● **WORK REQUIRED**
With pictures left out, retype the lines from the start of the records through the one that contains "left hip: (339, 615)".

:: INFORMATION GIVEN ::

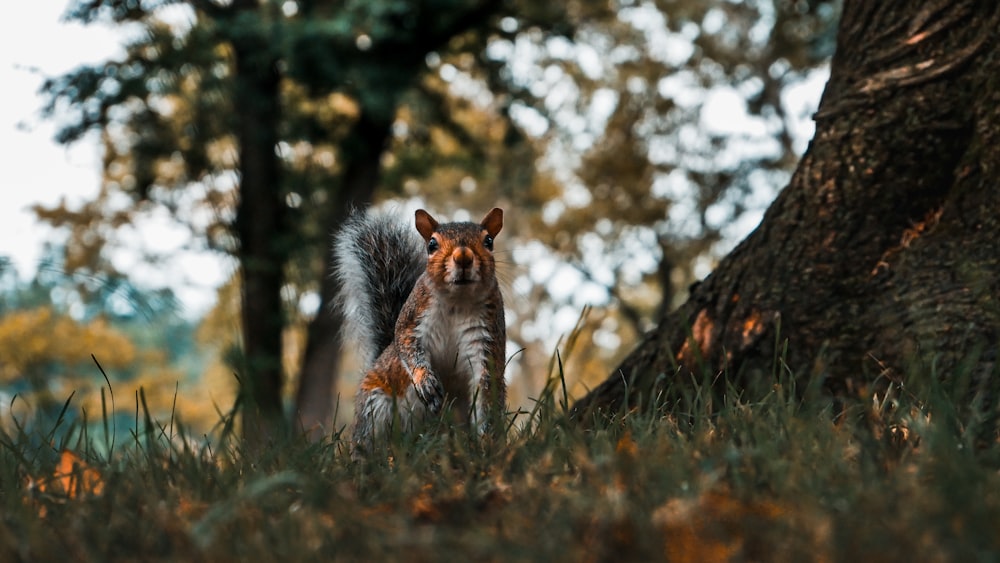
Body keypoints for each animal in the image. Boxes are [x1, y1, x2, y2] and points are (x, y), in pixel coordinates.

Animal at [336, 205, 508, 456]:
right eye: (432, 244)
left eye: (489, 241)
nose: (463, 257)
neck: (457, 301)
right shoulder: (412, 320)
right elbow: (407, 347)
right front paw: (425, 381)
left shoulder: (485, 337)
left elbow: (487, 388)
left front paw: (488, 443)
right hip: (375, 406)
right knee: (370, 437)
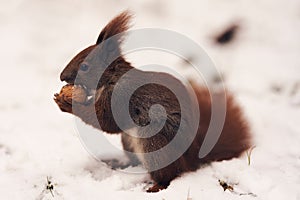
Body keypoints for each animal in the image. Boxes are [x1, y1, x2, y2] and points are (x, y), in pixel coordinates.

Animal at [54, 10, 251, 192]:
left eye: (84, 66)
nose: (62, 76)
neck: (113, 78)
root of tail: (192, 159)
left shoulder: (121, 97)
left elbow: (105, 122)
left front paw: (67, 103)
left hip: (153, 142)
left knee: (171, 174)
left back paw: (155, 186)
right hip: (129, 141)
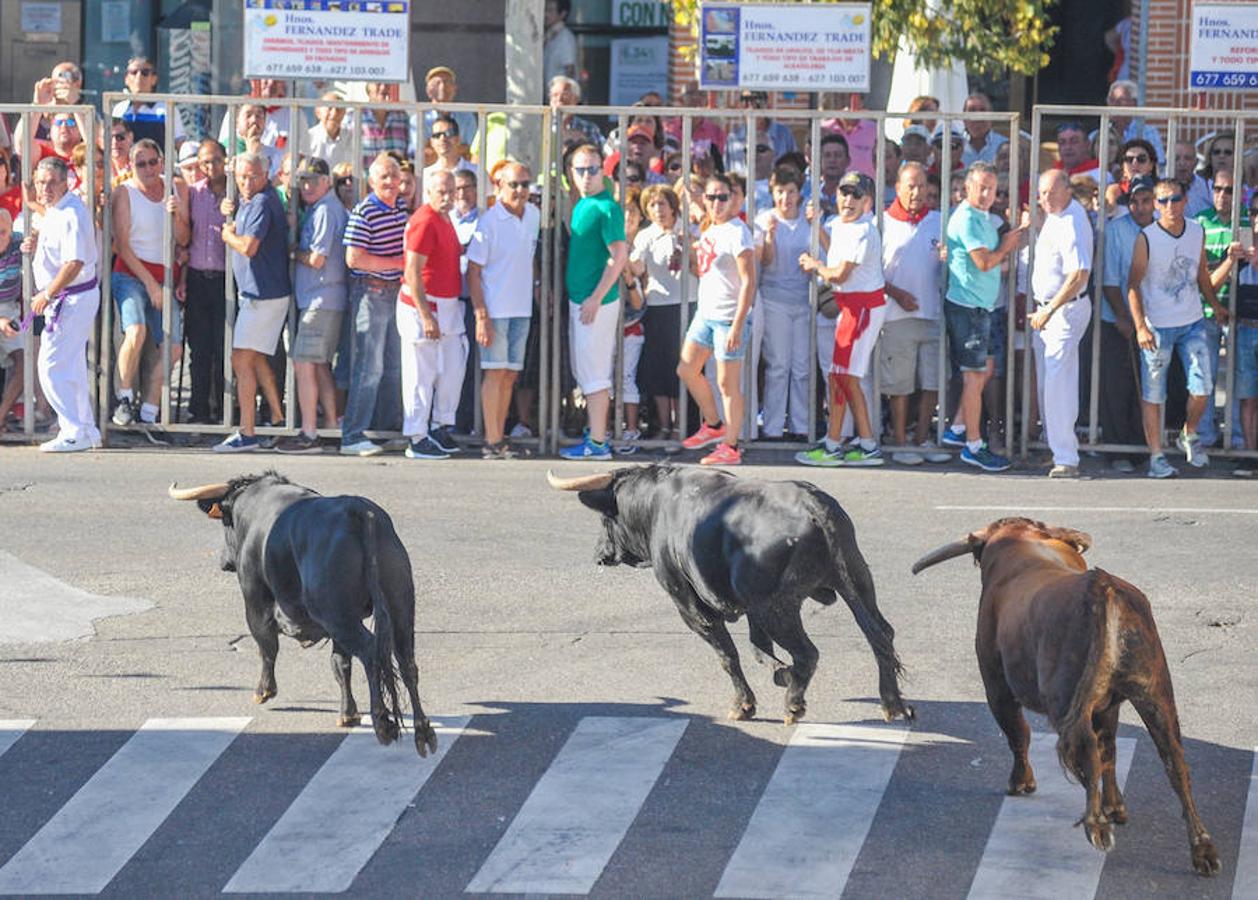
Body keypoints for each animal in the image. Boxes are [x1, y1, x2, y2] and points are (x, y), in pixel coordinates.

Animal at [169, 475, 437, 755]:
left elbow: (267, 646)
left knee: (371, 651)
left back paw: (383, 723)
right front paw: (348, 714)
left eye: (224, 521)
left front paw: (264, 691)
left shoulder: (255, 601)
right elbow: (340, 664)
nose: (223, 561)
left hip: (339, 615)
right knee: (405, 659)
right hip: (398, 603)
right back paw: (423, 731)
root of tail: (360, 512)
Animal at [551, 465, 915, 725]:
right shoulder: (749, 607)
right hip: (858, 582)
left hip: (777, 608)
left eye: (604, 518)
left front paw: (744, 704)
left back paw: (793, 705)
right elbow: (758, 647)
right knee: (881, 635)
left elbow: (728, 655)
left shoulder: (689, 605)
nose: (599, 554)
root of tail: (813, 505)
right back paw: (893, 704)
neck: (656, 504)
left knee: (808, 653)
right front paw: (778, 672)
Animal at [915, 518, 1217, 876]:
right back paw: (1201, 848)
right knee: (1173, 760)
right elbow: (1110, 749)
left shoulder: (996, 687)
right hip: (1155, 691)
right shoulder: (1109, 704)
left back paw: (1096, 825)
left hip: (1066, 700)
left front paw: (1021, 782)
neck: (1022, 545)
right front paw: (1116, 807)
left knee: (1087, 751)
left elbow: (1019, 734)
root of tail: (1104, 587)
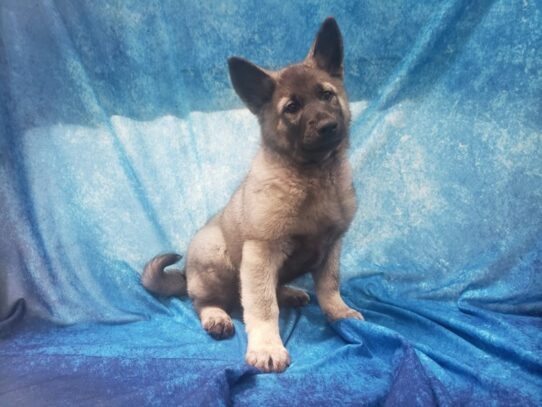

:::

● **EXERCISE RESPONSE**
Body keypoints for each animal in the image. Boxes are [x1, y1, x2, y2] and points are (x, y), in pixel coordinates.

Animal at [336, 205, 508, 456]:
right eye: (432, 244)
left eye: (489, 241)
nose: (463, 257)
neck: (457, 301)
right shoulder: (412, 320)
right elbow: (407, 347)
right front paw: (425, 381)
left shoulder: (485, 337)
left elbow: (487, 388)
left front paw: (488, 443)
right hip: (375, 406)
right knee: (370, 437)
Body keypoints for each animal in the image. Boxes are [x1, y1, x2, y2] and points are (x, y), in pixel coordinates.

Animal at [54, 10, 251, 192]:
left eye: (84, 66)
nose: (62, 76)
neck: (113, 78)
root of tail: (192, 159)
left shoulder: (121, 97)
left elbow: (105, 122)
left front paw: (67, 103)
left hip: (153, 142)
left knee: (171, 174)
left back paw: (155, 186)
right hip: (129, 141)
Body keypoints for each animal in the image. Boxes are [x1, y1, x2, y2] and points are (x, y), in pixel coordinates.

Animal at [169, 475, 437, 755]:
left elbow: (267, 646)
left knee: (371, 651)
left back paw: (383, 723)
right front paw: (348, 714)
left eye: (224, 521)
left front paw: (264, 691)
left shoulder: (255, 601)
right elbow: (340, 664)
nose: (223, 561)
left hip: (339, 615)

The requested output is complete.